**RAW DATA:**
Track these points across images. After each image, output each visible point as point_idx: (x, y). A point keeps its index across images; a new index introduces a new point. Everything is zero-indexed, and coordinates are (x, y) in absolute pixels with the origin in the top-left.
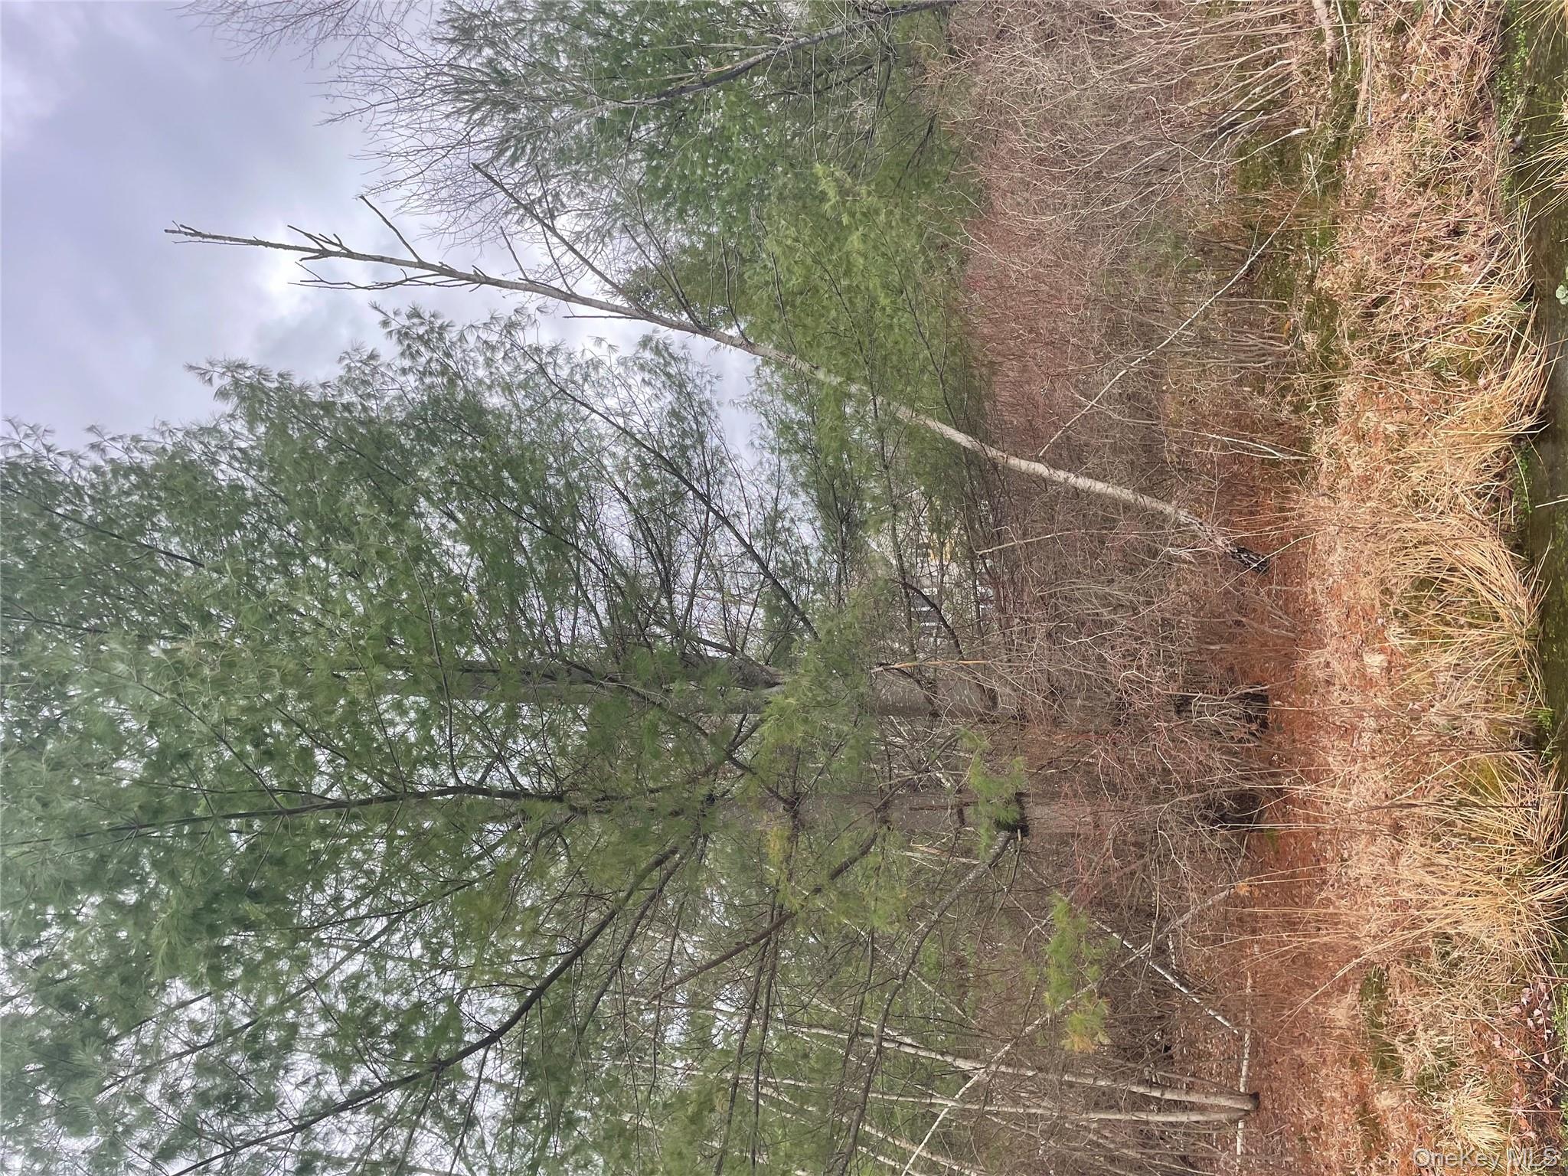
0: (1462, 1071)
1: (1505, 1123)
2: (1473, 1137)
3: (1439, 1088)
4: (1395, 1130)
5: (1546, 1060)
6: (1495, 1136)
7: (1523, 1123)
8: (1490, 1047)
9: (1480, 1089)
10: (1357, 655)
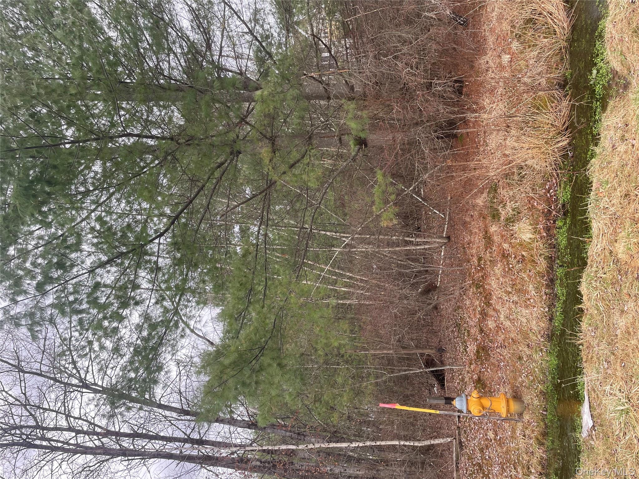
0: (521, 215)
1: (536, 231)
2: (524, 237)
3: (513, 222)
4: (496, 238)
5: (553, 208)
6: (532, 236)
7: (542, 231)
8: (533, 206)
9: (528, 221)
10: (500, 57)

**REQUIRED WORK:** Set the records down again precisely, skipping every image.

**ANSWER TO THE EXERCISE:**
Track these points across images. After each image, output each visible point as point_idx: (x, y). A point keeps its index across images; a new index introduces a new point. Everything is zero-indexed, and coordinates are (x, y) in absolute pixels with the origin in the top-left.
0: (1462, 1071)
1: (1505, 1123)
2: (1473, 1137)
3: (1439, 1088)
4: (1395, 1130)
5: (1546, 1060)
6: (1495, 1136)
7: (1523, 1123)
8: (1490, 1047)
9: (1480, 1089)
10: (1357, 655)
0: (521, 215)
1: (536, 231)
2: (524, 237)
3: (513, 222)
4: (496, 238)
5: (553, 208)
6: (532, 236)
7: (542, 231)
8: (533, 206)
9: (528, 221)
10: (500, 57)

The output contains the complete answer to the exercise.